### [Supplied material]
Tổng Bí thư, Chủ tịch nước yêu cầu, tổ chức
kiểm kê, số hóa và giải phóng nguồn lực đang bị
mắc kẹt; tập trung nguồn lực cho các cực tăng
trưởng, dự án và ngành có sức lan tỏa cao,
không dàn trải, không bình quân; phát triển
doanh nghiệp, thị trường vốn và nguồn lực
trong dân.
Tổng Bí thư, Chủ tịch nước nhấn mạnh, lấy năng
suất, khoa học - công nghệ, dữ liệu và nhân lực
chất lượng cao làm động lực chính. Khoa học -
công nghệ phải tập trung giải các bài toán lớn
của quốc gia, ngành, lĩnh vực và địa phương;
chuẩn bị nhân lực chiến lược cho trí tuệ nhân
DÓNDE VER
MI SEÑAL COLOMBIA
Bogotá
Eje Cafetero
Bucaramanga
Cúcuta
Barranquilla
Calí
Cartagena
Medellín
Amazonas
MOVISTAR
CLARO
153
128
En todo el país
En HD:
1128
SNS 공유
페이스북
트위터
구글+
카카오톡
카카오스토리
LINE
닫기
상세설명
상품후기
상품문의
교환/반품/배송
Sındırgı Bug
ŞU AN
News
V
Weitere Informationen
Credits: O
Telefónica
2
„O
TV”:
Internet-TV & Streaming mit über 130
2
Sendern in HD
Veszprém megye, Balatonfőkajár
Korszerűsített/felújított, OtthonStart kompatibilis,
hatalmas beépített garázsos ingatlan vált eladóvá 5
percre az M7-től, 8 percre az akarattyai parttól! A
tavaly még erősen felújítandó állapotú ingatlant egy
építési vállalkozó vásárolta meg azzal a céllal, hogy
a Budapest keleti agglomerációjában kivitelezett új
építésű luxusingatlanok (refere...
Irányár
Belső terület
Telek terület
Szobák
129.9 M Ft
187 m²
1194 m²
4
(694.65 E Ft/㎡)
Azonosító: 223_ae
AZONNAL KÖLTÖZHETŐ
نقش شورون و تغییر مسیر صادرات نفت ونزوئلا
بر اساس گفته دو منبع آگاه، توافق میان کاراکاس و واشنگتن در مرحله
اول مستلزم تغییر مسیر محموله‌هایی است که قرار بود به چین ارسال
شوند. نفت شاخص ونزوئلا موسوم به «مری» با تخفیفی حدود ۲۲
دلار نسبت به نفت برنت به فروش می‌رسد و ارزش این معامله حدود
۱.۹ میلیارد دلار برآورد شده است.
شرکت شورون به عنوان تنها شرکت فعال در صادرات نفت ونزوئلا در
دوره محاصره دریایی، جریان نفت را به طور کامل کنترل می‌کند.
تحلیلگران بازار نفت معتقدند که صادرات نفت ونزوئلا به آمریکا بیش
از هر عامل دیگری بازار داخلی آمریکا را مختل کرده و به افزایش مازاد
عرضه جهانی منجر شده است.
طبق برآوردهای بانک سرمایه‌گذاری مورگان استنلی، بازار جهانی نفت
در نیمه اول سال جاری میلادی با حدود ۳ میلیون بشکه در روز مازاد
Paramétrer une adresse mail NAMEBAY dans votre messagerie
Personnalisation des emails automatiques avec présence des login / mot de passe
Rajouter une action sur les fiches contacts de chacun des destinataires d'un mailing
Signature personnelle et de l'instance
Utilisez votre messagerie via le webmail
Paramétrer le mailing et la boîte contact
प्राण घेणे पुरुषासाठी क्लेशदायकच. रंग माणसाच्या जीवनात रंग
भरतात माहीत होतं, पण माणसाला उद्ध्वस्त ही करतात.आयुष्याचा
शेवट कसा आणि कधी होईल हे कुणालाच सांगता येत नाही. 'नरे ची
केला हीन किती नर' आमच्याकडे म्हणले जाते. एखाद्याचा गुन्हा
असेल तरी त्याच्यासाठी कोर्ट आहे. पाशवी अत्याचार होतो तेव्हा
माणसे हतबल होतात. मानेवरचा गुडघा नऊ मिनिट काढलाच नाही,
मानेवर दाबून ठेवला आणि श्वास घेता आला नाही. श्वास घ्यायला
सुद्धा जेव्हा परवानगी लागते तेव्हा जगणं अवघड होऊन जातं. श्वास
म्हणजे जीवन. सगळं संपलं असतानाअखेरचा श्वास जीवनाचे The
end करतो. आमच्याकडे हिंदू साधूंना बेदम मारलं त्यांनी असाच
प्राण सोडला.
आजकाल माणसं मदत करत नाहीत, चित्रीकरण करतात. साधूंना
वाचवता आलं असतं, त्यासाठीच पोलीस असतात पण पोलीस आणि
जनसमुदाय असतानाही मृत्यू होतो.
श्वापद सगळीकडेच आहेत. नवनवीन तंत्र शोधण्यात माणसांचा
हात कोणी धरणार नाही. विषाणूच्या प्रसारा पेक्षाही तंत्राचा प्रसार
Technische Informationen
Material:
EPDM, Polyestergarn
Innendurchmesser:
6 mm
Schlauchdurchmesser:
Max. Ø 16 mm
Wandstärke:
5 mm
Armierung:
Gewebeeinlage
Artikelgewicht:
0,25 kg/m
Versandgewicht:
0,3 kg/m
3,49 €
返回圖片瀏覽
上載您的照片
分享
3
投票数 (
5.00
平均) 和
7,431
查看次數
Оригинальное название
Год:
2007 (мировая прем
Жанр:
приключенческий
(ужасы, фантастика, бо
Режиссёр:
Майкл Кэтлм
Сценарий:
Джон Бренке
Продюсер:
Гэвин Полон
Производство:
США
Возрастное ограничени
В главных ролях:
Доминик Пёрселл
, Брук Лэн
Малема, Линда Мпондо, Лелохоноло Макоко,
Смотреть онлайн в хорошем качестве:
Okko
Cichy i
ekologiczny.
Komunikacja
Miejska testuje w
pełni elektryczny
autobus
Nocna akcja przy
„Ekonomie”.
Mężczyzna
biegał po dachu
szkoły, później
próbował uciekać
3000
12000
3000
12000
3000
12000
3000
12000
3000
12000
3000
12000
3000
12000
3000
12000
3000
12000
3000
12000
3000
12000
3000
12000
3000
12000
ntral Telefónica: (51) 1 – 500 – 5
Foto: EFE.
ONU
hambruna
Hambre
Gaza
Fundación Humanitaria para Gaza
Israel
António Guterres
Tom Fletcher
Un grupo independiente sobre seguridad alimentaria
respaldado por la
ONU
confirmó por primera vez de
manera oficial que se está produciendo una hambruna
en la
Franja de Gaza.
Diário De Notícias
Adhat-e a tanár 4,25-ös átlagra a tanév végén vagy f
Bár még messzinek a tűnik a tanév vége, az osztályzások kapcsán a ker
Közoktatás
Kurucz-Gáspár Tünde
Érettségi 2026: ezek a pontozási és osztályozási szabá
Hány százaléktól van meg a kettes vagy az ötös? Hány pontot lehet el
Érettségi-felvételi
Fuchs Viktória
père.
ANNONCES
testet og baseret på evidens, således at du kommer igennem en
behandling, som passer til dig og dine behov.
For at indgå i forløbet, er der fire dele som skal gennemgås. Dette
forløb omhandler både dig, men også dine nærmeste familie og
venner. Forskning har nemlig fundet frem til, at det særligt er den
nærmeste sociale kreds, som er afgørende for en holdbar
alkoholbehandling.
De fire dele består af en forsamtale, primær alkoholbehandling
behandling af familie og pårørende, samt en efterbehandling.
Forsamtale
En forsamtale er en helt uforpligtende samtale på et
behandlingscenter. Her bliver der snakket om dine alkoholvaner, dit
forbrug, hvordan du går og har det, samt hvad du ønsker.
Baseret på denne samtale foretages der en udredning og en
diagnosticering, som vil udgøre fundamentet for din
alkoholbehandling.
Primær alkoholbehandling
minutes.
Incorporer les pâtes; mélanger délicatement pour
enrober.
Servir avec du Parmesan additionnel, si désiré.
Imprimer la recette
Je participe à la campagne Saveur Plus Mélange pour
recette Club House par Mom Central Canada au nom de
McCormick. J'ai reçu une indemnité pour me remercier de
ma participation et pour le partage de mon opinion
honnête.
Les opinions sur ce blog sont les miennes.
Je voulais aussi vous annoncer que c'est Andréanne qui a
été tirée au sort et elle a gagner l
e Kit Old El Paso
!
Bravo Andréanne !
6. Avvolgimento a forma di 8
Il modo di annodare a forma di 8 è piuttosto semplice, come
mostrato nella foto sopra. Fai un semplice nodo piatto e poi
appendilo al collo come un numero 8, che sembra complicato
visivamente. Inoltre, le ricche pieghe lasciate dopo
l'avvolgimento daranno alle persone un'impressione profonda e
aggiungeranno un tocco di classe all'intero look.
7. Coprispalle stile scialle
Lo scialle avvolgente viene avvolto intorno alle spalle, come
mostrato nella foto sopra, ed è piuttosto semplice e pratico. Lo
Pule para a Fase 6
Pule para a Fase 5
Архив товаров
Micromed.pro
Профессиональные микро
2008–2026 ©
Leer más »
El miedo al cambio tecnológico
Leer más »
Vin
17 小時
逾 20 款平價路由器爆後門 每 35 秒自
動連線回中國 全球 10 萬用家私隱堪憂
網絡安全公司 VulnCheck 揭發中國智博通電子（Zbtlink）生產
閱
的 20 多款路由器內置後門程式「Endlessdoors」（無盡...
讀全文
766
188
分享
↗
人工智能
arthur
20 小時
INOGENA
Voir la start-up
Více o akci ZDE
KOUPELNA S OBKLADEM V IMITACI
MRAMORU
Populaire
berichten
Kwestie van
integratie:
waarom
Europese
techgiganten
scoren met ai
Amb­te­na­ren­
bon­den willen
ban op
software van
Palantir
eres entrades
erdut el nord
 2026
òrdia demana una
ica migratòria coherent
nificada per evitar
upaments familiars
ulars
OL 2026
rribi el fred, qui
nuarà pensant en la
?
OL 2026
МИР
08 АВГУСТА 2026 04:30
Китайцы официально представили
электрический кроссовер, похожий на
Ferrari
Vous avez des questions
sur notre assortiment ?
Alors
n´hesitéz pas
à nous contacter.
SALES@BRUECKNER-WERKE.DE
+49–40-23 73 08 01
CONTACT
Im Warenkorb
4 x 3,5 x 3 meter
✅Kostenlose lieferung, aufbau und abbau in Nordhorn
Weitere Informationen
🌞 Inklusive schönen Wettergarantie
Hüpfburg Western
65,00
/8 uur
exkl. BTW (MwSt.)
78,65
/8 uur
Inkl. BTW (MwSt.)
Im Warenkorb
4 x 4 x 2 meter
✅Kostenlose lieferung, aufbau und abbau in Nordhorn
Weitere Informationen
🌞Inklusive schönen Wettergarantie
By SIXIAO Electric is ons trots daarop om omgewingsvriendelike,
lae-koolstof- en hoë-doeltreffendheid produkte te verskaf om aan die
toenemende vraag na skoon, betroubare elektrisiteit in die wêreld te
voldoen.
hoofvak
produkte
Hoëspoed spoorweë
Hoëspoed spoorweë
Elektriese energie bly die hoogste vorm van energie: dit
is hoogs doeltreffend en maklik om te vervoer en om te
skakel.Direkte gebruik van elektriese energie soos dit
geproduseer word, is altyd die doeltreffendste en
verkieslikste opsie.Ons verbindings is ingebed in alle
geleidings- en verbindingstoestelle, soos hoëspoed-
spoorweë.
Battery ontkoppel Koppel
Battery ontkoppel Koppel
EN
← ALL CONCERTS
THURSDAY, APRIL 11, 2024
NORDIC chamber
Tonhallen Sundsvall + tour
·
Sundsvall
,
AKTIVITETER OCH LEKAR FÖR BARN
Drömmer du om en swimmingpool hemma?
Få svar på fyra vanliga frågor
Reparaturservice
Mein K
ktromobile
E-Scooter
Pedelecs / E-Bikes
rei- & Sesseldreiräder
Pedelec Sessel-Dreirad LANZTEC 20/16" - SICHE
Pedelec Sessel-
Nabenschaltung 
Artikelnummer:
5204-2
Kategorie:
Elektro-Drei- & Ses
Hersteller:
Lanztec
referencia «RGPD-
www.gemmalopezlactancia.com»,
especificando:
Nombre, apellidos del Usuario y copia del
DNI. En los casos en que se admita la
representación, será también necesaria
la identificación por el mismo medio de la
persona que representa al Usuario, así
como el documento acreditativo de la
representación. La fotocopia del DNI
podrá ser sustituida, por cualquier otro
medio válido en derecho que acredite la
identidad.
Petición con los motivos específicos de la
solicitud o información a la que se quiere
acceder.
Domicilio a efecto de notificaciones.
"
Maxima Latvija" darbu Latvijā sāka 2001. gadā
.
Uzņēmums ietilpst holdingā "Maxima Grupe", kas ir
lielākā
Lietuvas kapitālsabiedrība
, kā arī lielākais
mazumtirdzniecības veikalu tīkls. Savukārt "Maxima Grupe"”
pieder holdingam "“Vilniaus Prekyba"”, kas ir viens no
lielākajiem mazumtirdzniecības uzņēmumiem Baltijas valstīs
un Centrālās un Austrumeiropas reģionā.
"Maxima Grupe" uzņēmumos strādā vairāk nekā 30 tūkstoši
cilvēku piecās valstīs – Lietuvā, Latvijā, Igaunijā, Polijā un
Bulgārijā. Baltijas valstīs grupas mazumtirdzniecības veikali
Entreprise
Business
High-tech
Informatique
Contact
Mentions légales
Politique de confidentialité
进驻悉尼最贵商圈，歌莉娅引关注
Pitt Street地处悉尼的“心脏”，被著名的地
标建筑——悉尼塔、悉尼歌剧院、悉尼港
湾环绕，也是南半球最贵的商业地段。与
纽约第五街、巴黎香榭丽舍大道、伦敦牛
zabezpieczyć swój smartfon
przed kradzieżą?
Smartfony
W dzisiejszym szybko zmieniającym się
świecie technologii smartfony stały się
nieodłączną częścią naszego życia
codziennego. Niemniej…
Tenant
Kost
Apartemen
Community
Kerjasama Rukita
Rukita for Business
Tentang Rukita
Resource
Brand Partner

### [What is expected]
Only those lines of the entries above that run from the line containing "sāka 2001. gadā" to the line containing "nekā 30 tūkstoši", both included, should be transcribed exactly.

### [Answer to this task]
Maxima Latvija" darbu Latvijā sāka 2001. gadā
.
Uzņēmums ietilpst holdingā "Maxima Grupe", kas ir
lielākā
Lietuvas kapitālsabiedrība
, kā arī lielākais
mazumtirdzniecības veikalu tīkls. Savukārt "Maxima Grupe"”
pieder holdingam "“Vilniaus Prekyba"”, kas ir viens no
lielākajiem mazumtirdzniecības uzņēmumiem Baltijas valstīs
un Centrālās un Austrumeiropas reģionā.
"Maxima Grupe" uzņēmumos strādā vairāk nekā 30 tūkstoši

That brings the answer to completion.